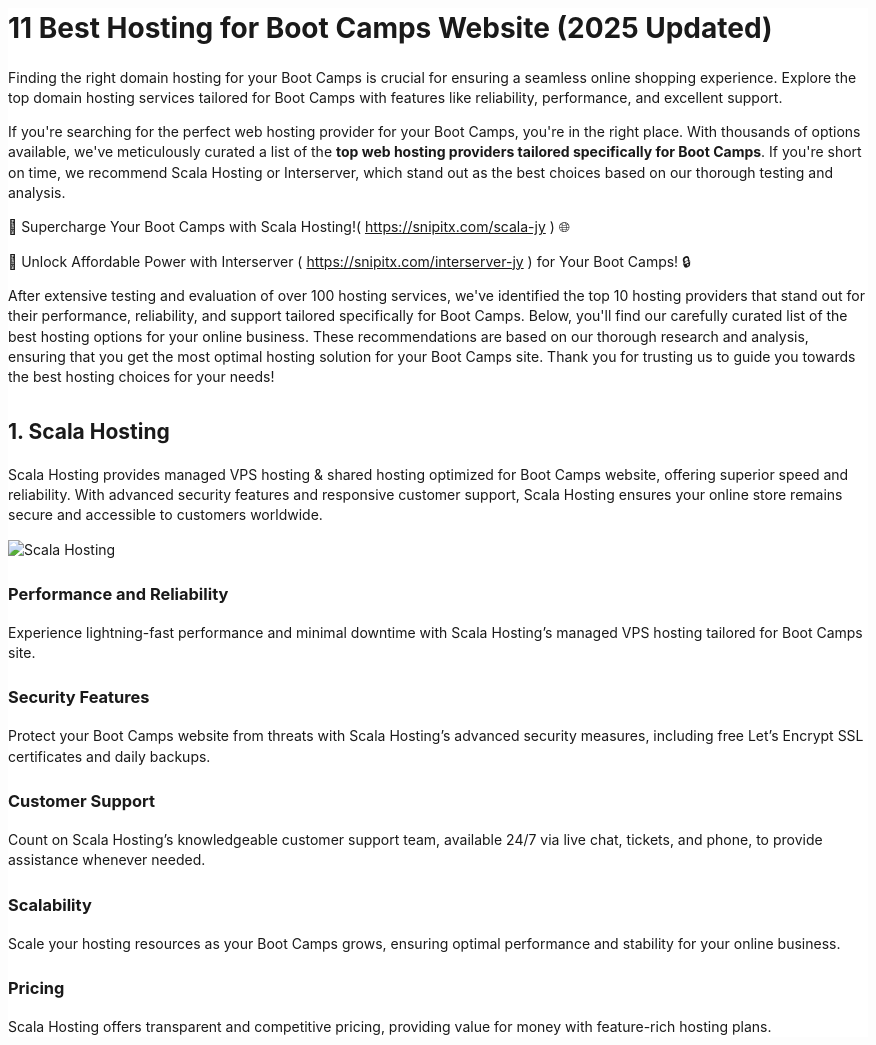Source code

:# 11 Best Hosting for Boot Camps Website (2025 Updated)

Finding the right domain hosting for your Boot Camps is crucial for ensuring a seamless online shopping experience. Explore the top domain hosting services tailored for Boot Camps with features like reliability, performance, and excellent support.

If you're searching for the perfect web hosting provider for your Boot Camps, you're in the right place. With thousands of options available, we've meticulously curated a list of the **top web hosting providers tailored specifically for Boot Camps**. If you're short on time, we recommend Scala Hosting or Interserver, which stand out as the best choices based on our thorough testing and analysis.

🚀 Supercharge Your Boot Camps with Scala Hosting!( https://snipitx.com/scala-jy ) 🌐 

💸 Unlock Affordable Power with Interserver ( https://snipitx.com/interserver-jy ) for Your Boot Camps! 🔒

After extensive testing and evaluation of over 100 hosting services, we've identified the top 10 hosting providers that stand out for their performance, reliability, and support tailored specifically for Boot Camps. Below, you'll find our carefully curated list of the best hosting options for your online business. These recommendations are based on our thorough research and analysis, ensuring that you get the most optimal hosting solution for your Boot Camps site. Thank you for trusting us to guide you towards the best hosting choices for your needs!

## 1. Scala Hosting

Scala Hosting provides managed VPS hosting & shared hosting optimized for Boot Camps website, offering superior speed and reliability. With advanced security features and responsive customer support, Scala Hosting ensures your online store remains secure and accessible to customers worldwide.

![Scala Hosting](https://i.imgur.com/uJ5JIK3.png "Scala Web Hosting")

### Performance and Reliability
Experience lightning-fast performance and minimal downtime with Scala Hosting’s managed VPS hosting tailored for Boot Camps site.

### Security Features
Protect your Boot Camps website from threats with Scala Hosting’s advanced security measures, including free Let’s Encrypt SSL certificates and daily backups.

### Customer Support
Count on Scala Hosting’s knowledgeable customer support team, available 24/7 via live chat, tickets, and phone, to provide assistance whenever needed.

### Scalability
Scale your hosting resources as your Boot Camps grows, ensuring optimal performance and stability for your online business.

### Pricing
Scala Hosting offers transparent and competitive pricing, providing value for money with feature-rich hosting plans.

**Job:**
Convert every line of the records above into a JSON list of strings, one string per line, omitting blank lines and leaving the pictures out.

**Answer area:**
[
  "Source code",
  ":# 11 Best Hosting for Boot Camps Website (2025 Updated)",
  "Finding the right domain hosting for your Boot Camps is crucial for ensuring a seamless online shopping experience. Explore the top domain hosting services tailored for Boot Camps with features like reliability, performance, and excellent support.",
  "If you're searching for the perfect web hosting provider for your Boot Camps, you're in the right place. With thousands of options available, we've meticulously curated a list of the **top web hosting providers tailored specifically for Boot Camps**. If you're short on time, we recommend Scala Hosting or Interserver, which stand out as the best choices based on our thorough testing and analysis.",
  "🚀 Supercharge Your Boot Camps with Scala Hosting!( https://snipitx.com/scala-jy ) 🌐 ",
  "💸 Unlock Affordable Power with Interserver ( https://snipitx.com/interserver-jy ) for Your Boot Camps! 🔒",
  "After extensive testing and evaluation of over 100 hosting services, we've identified the top 10 hosting providers that stand out for their performance, reliability, and support tailored specifically for Boot Camps. Below, you'll find our carefully curated list of the best hosting options for your online business. These recommendations are based on our thorough research and analysis, ensuring that you get the most optimal hosting solution for your Boot Camps site. Thank you for trusting us to guide you towards the best hosting choices for your needs!",
  "## 1. Scala Hosting",
  "Scala Hosting provides managed VPS hosting & shared hosting optimized for Boot Camps website, offering superior speed and reliability. With advanced security features and responsive customer support, Scala Hosting ensures your online store remains secure and accessible to customers worldwide.",
  "![Scala Hosting](https://i.imgur.com/uJ5JIK3.png \"Scala Web Hosting\")",
  "### Performance and Reliability",
  "Experience lightning-fast performance and minimal downtime with Scala Hosting’s managed VPS hosting tailored for Boot Camps site.",
  "### Security Features",
  "Protect your Boot Camps website from threats with Scala Hosting’s advanced security measures, including free Let’s Encrypt SSL certificates and daily backups.",
  "### Customer Support",
  "Count on Scala Hosting’s knowledgeable customer support team, available 24/7 via live chat, tickets, and phone, to provide assistance whenever needed.",
  "### Scalability",
  "Scale your hosting resources as your Boot Camps grows, ensuring optimal performance and stability for your online business.",
  "### Pricing",
  "Scala Hosting offers transparent and competitive pricing, providing value for money with feature-rich hosting plans."
]